▶ [What you need to do]
Retype, word for word, the lines from the first line of the entries through the line that holds "(174, 98) = (160, 83): green"; leave out the pictures.

▶ [Exercise input]
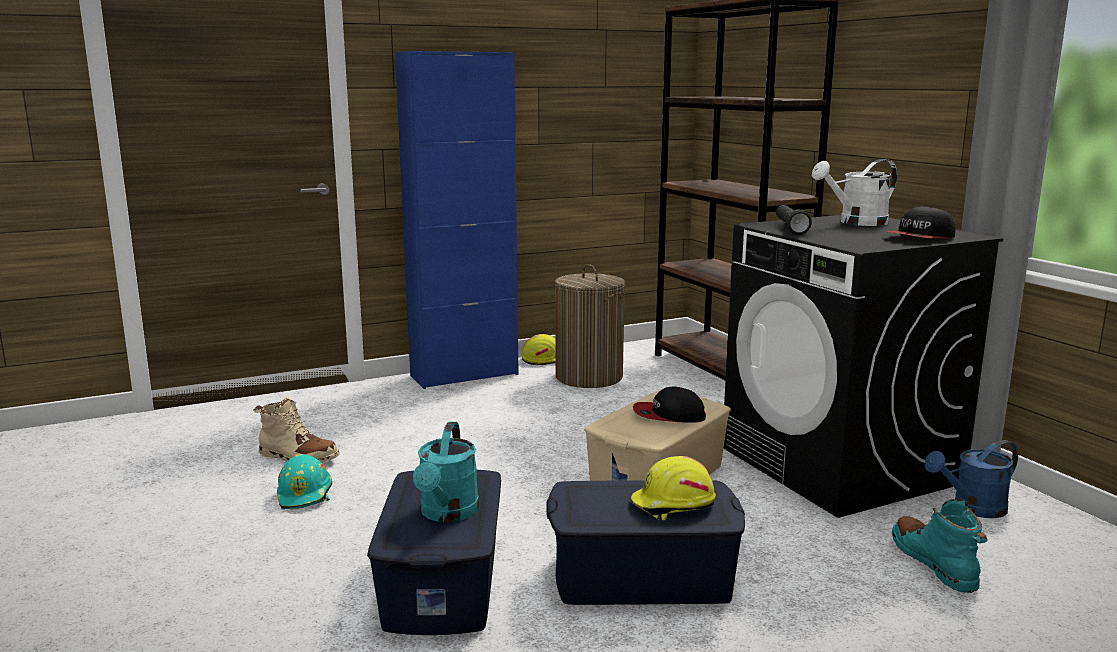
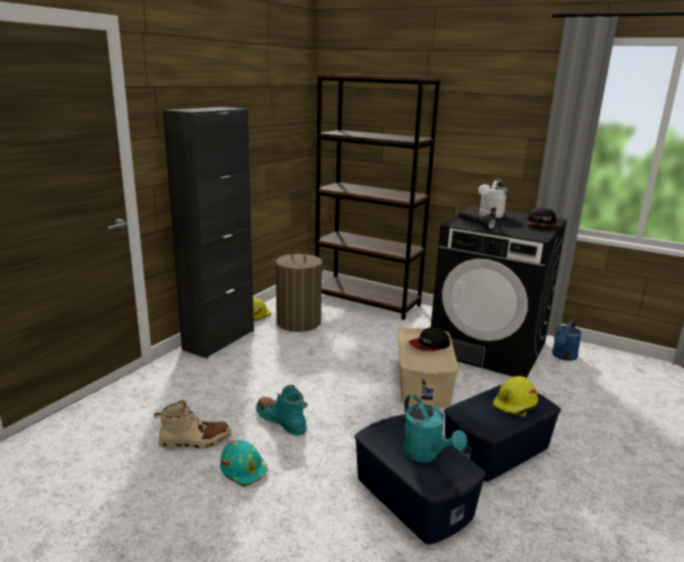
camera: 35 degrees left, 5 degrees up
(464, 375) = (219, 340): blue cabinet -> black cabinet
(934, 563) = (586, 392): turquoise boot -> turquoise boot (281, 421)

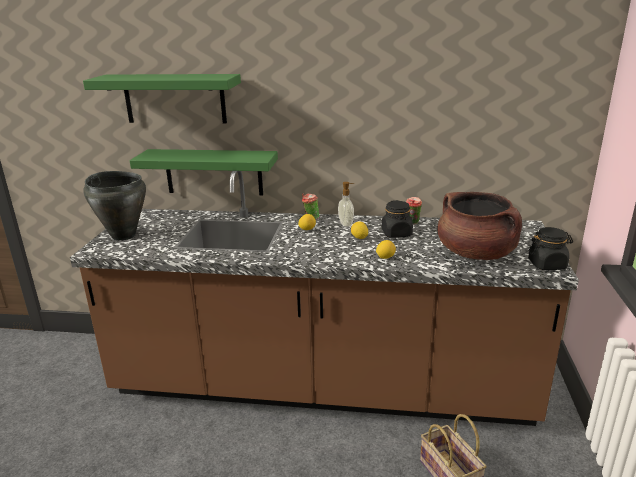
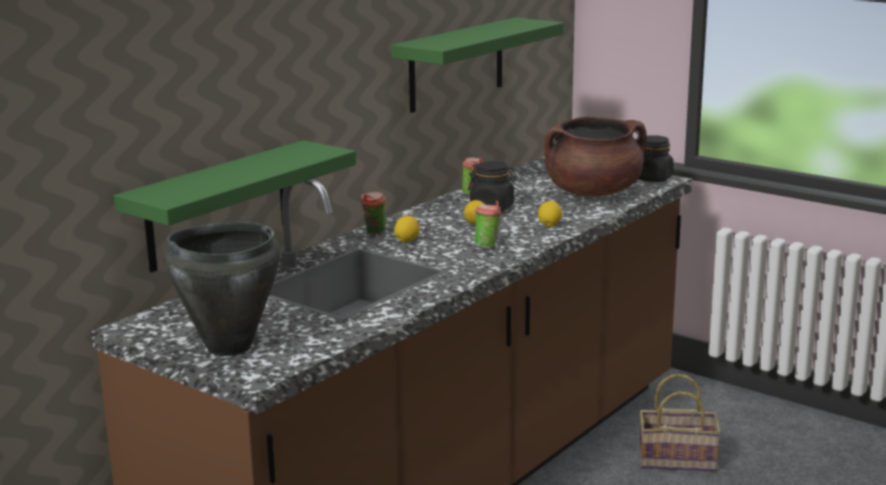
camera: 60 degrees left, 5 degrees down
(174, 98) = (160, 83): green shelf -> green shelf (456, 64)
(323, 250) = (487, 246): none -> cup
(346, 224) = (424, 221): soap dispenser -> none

▶ [Answer space]
camera: 35 degrees left, 5 degrees up
(464, 375) = (219, 340): blue cabinet -> black cabinet
(934, 563) = (586, 392): turquoise boot -> turquoise boot (281, 421)

camera: 60 degrees left, 5 degrees down
(174, 98) = (160, 83): green shelf -> green shelf (456, 64)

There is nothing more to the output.